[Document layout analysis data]
******
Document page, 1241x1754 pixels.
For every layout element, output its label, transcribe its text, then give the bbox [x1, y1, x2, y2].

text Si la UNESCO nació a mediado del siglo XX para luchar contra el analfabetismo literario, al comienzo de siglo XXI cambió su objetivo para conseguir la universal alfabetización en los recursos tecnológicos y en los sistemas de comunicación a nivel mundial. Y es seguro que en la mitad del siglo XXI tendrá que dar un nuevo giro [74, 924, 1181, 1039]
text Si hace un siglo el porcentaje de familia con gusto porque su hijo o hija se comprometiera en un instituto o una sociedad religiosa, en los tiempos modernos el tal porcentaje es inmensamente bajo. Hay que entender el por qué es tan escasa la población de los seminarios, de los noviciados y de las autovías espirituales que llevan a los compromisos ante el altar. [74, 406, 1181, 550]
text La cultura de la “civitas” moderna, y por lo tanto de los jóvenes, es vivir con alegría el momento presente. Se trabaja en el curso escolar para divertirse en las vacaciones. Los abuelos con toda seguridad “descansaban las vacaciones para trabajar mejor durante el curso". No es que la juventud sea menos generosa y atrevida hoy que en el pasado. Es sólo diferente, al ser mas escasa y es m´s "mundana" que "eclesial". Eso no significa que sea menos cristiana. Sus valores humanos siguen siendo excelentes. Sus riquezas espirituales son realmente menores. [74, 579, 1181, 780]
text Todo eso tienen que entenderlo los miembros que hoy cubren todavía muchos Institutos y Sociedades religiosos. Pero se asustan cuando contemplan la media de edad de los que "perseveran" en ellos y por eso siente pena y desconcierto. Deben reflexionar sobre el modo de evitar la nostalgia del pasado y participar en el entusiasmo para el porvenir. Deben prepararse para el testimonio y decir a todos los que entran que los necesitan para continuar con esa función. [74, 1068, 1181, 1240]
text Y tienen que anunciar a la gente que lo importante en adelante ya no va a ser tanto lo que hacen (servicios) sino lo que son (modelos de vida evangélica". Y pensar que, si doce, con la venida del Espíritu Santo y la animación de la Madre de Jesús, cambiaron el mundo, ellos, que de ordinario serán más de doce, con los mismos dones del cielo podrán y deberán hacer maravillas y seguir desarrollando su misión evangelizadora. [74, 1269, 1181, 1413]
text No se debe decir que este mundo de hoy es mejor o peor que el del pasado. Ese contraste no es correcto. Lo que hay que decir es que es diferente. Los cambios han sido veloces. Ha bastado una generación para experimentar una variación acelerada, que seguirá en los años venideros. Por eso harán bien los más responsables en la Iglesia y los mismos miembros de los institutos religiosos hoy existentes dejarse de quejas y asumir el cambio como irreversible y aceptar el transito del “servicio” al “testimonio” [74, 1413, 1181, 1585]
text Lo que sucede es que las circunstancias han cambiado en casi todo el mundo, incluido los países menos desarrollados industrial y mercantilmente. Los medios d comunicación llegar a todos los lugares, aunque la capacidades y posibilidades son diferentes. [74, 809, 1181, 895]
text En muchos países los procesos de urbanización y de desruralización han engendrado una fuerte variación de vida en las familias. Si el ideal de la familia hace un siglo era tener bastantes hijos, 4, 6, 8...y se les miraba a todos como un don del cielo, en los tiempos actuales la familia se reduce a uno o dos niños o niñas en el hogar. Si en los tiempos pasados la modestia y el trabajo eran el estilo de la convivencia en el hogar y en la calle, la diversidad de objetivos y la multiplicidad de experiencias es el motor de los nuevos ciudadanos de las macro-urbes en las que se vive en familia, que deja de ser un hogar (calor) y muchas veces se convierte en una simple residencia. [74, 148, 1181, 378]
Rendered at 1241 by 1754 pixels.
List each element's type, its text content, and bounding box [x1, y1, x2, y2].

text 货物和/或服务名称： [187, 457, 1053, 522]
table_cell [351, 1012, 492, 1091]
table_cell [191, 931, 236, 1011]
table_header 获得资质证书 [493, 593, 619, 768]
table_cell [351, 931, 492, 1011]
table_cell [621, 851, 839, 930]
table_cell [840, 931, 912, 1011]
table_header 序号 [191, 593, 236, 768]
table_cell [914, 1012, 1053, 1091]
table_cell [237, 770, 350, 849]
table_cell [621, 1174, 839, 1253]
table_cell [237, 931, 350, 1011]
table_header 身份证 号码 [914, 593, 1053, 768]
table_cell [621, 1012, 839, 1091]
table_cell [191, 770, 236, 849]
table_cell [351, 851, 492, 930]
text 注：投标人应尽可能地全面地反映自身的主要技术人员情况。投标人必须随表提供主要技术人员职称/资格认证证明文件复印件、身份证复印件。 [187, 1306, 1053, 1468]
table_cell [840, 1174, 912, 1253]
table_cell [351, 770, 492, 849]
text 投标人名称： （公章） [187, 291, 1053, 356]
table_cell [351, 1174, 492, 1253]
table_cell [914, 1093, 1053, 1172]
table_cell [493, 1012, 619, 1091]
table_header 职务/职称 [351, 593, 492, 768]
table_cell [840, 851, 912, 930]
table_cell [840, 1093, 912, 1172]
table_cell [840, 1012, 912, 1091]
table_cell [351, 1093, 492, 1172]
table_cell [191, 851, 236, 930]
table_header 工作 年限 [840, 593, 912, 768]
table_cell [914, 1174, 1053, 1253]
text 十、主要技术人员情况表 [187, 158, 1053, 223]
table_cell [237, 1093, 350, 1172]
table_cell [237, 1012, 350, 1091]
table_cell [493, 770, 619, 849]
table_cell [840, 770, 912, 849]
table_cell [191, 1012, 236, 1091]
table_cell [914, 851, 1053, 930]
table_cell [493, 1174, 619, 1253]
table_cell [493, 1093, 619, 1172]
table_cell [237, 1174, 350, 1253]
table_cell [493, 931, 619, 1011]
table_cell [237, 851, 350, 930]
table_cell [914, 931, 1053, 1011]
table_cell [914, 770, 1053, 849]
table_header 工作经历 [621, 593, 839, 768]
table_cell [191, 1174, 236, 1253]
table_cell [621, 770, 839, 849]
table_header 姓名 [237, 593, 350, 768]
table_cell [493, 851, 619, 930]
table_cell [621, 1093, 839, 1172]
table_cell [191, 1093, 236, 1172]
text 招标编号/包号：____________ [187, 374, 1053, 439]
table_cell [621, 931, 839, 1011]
******
WHAT THIS TASK INVOLVES – Please report the number of lines in the data that include the word "pixels", and add no other text.

SOLUTION TO THIS TASK – 2